Bien qu’il soit proportionnellement la nation la plus touchée par l’épidémie actuellement, avec en moyenne plus de 20.000 infections quotidiennes, le Danemark émet un discours d’espoir quant à l’issue proche de cette pandémie qui frappe de plein fouet le monde, deux ans durant. Et ce, paradoxalement avec l’apparition d’Omicron connu pour sa large propagation. 

L’épidémiologiste la plus éminente du Danemark, Tyra Grove Krause, qui dirige le département d’épidémiologie de l’Institut national du Sérum du Danemark, a annoncé, hier lundi, la fin de la pandémie sous deux mois, . Son optimisme se fonde sur les conclusions d’une étude conduite par son organisation.

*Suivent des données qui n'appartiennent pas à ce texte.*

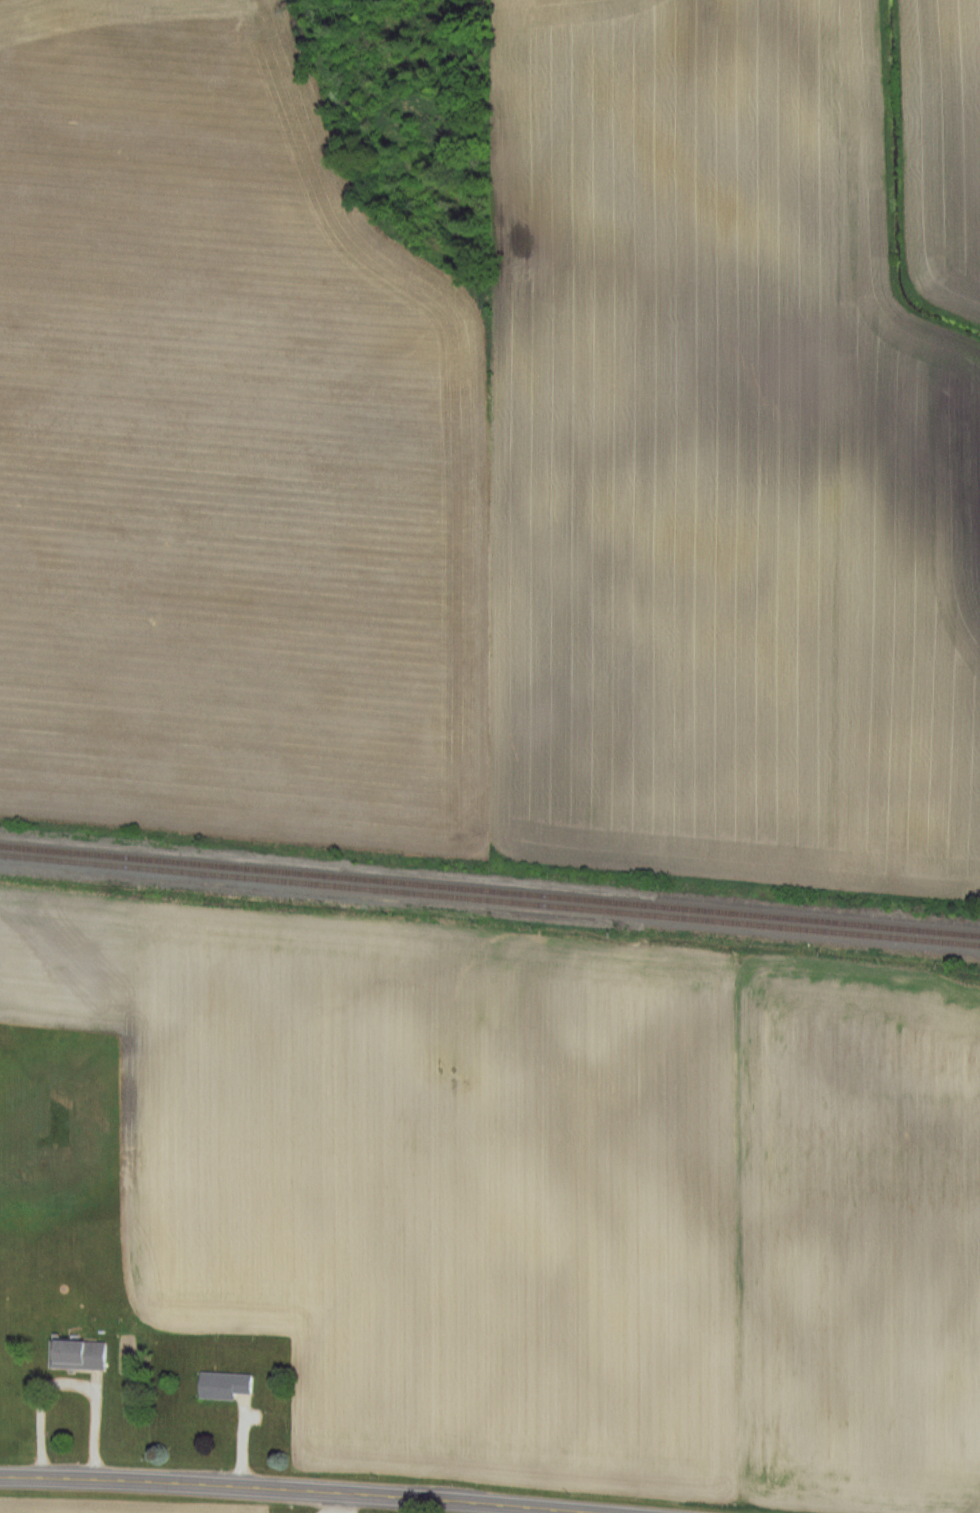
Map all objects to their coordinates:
railway: (490, 887)
railway: (490, 897)
building: (73, 1355)
road: (63, 1384)
building: (221, 1385)
road: (279, 1489)
road: (339, 1503)

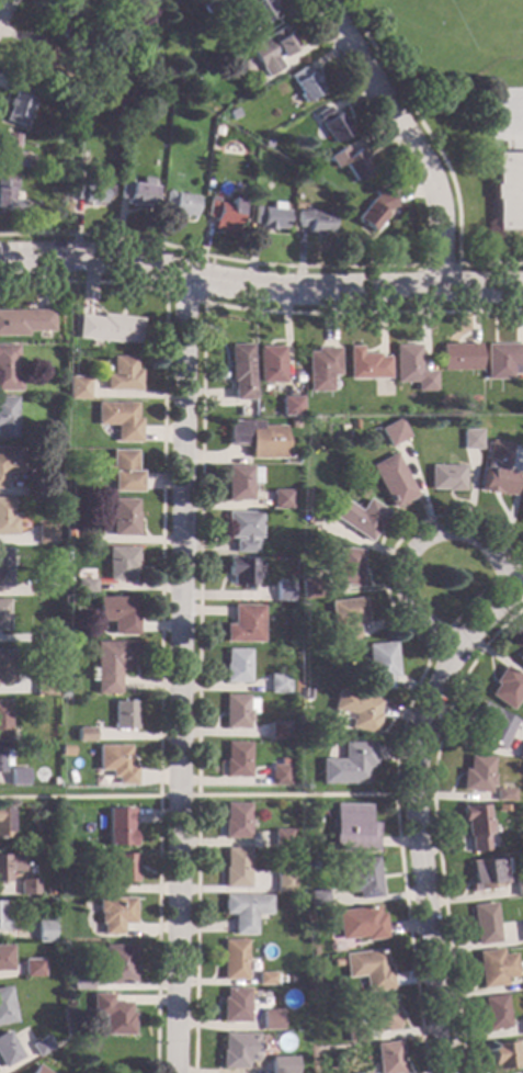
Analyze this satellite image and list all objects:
road: (1, 2)
park: (453, 5)
building: (254, 12)
building: (104, 16)
building: (59, 19)
park: (435, 41)
building: (270, 50)
building: (36, 60)
building: (193, 82)
building: (303, 84)
building: (17, 105)
road: (512, 109)
building: (231, 113)
building: (69, 116)
building: (331, 124)
road: (406, 135)
building: (10, 150)
road: (436, 153)
building: (349, 161)
building: (62, 164)
building: (76, 167)
building: (302, 180)
building: (507, 191)
building: (89, 192)
building: (135, 192)
building: (3, 193)
building: (179, 203)
building: (275, 205)
building: (374, 209)
building: (222, 211)
building: (267, 218)
building: (312, 221)
road: (207, 254)
road: (457, 267)
road: (260, 288)
road: (203, 298)
building: (24, 321)
building: (106, 328)
building: (458, 356)
building: (502, 360)
building: (267, 364)
building: (364, 364)
building: (7, 368)
building: (319, 368)
building: (410, 368)
building: (238, 370)
building: (120, 375)
building: (75, 388)
building: (244, 405)
building: (287, 406)
building: (7, 416)
building: (117, 419)
building: (291, 423)
building: (385, 424)
building: (256, 439)
building: (470, 439)
building: (9, 461)
building: (497, 469)
building: (120, 471)
building: (445, 477)
building: (396, 479)
building: (240, 481)
road: (10, 491)
building: (280, 499)
building: (521, 506)
building: (356, 516)
building: (6, 517)
building: (122, 518)
road: (200, 526)
building: (242, 529)
building: (83, 532)
building: (45, 534)
road: (414, 545)
building: (120, 563)
building: (4, 567)
building: (346, 567)
road: (510, 567)
building: (241, 570)
building: (44, 585)
building: (84, 585)
building: (308, 588)
building: (283, 591)
road: (161, 599)
road: (470, 599)
building: (3, 614)
building: (116, 614)
building: (344, 616)
building: (244, 624)
building: (43, 637)
road: (438, 639)
building: (520, 655)
building: (110, 664)
building: (236, 665)
building: (379, 665)
building: (6, 666)
road: (179, 674)
building: (278, 683)
building: (43, 685)
building: (505, 687)
building: (237, 710)
building: (356, 710)
building: (123, 714)
building: (3, 719)
road: (402, 722)
building: (493, 725)
building: (278, 729)
building: (83, 733)
building: (520, 750)
building: (4, 757)
building: (235, 759)
building: (280, 760)
building: (114, 763)
building: (346, 764)
building: (475, 774)
building: (16, 775)
building: (277, 775)
building: (502, 793)
road: (207, 796)
road: (415, 811)
building: (5, 820)
building: (234, 820)
building: (118, 826)
road: (435, 826)
building: (475, 826)
building: (351, 827)
building: (280, 837)
building: (62, 842)
building: (60, 855)
building: (9, 865)
building: (121, 868)
building: (235, 868)
building: (486, 873)
building: (359, 877)
building: (283, 881)
building: (518, 885)
building: (27, 886)
building: (94, 888)
building: (81, 889)
building: (315, 897)
building: (244, 911)
building: (113, 913)
building: (323, 916)
building: (4, 918)
building: (358, 923)
building: (483, 923)
building: (521, 930)
building: (43, 931)
building: (5, 957)
building: (232, 959)
building: (116, 963)
building: (32, 967)
building: (494, 967)
building: (367, 969)
building: (264, 978)
building: (79, 979)
building: (234, 1004)
building: (5, 1006)
building: (494, 1011)
building: (380, 1013)
building: (111, 1014)
building: (270, 1020)
building: (520, 1028)
building: (352, 1034)
building: (40, 1045)
building: (6, 1049)
building: (237, 1050)
building: (501, 1055)
building: (386, 1057)
building: (281, 1064)
building: (36, 1070)

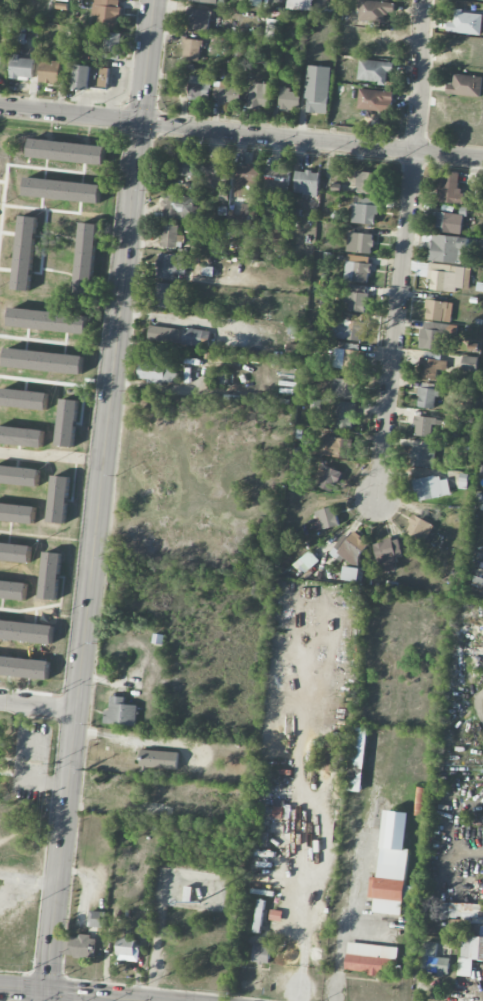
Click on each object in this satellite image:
building: (204, 1)
building: (301, 4)
building: (107, 13)
building: (197, 19)
building: (465, 23)
building: (111, 44)
building: (192, 49)
road: (146, 60)
building: (22, 67)
building: (49, 71)
building: (374, 71)
building: (90, 77)
building: (465, 85)
building: (199, 89)
building: (317, 89)
building: (229, 94)
building: (259, 94)
building: (289, 99)
building: (375, 100)
traffic signals: (140, 121)
road: (241, 132)
building: (67, 151)
building: (189, 168)
building: (216, 174)
building: (277, 180)
building: (247, 181)
building: (306, 183)
building: (367, 183)
building: (451, 188)
building: (63, 189)
building: (179, 207)
building: (364, 211)
building: (247, 217)
building: (449, 222)
building: (359, 242)
building: (450, 248)
road: (403, 249)
building: (25, 252)
building: (86, 257)
building: (170, 265)
building: (357, 268)
building: (448, 277)
building: (163, 295)
building: (356, 298)
building: (438, 310)
building: (47, 319)
building: (349, 330)
building: (178, 335)
building: (436, 336)
building: (43, 360)
building: (157, 371)
building: (346, 388)
building: (24, 398)
building: (427, 398)
building: (344, 415)
building: (480, 419)
building: (68, 423)
building: (425, 425)
building: (22, 436)
building: (336, 447)
building: (422, 457)
building: (19, 475)
building: (329, 478)
building: (431, 487)
building: (59, 499)
building: (17, 513)
building: (328, 518)
building: (419, 529)
building: (349, 548)
building: (15, 553)
road: (93, 555)
building: (387, 555)
building: (50, 576)
building: (12, 590)
building: (26, 631)
building: (24, 667)
road: (38, 699)
building: (120, 713)
building: (158, 759)
building: (356, 759)
road: (15, 764)
building: (419, 801)
road: (322, 841)
building: (392, 867)
road: (29, 878)
building: (97, 919)
road: (350, 921)
building: (467, 932)
building: (80, 946)
building: (127, 949)
building: (261, 953)
building: (369, 958)
building: (433, 960)
traffic signals: (49, 991)
road: (70, 993)
road: (48, 996)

« Encore deux mois à serrer les dents avant un tassement de l’épidémie, faute d’individus à infecter ou d’aptitude à causer des formes graves, et un retour à la vie normale » . C’est le diagnostic qu’a posé  à la télévision l’épidémiologiste danoise, à laquelle est revenue la responsabilité de présenter aux médias les enseignements de la nouvelle étude conduite par son organisme portant sur les risques d’hospitalisations entraînés par Omicron comparativement à Delta.

« Je pense qu’on en a pour deux mois, et puis j’espère que l’infection commencera à se calmer et que nous retrouverons une vie normale ».

L’addition du caractère relativement bénin de ce variant  et sa diffusion rapide permet justement de nourrir un espoir inédit, d’après l’étude révélée par Tyra Grove Krause.

« Omicron est là pour rester. Il va conduire à une propagation massive de l’infection au cours du mois à venir. Quand ce sera fini, nous serons en meilleure position qu’auparavant », proclame ainsi le document sanctionnant les conclusions de l’étude, repris, ce mardi matin, par pas de médias spécialisés.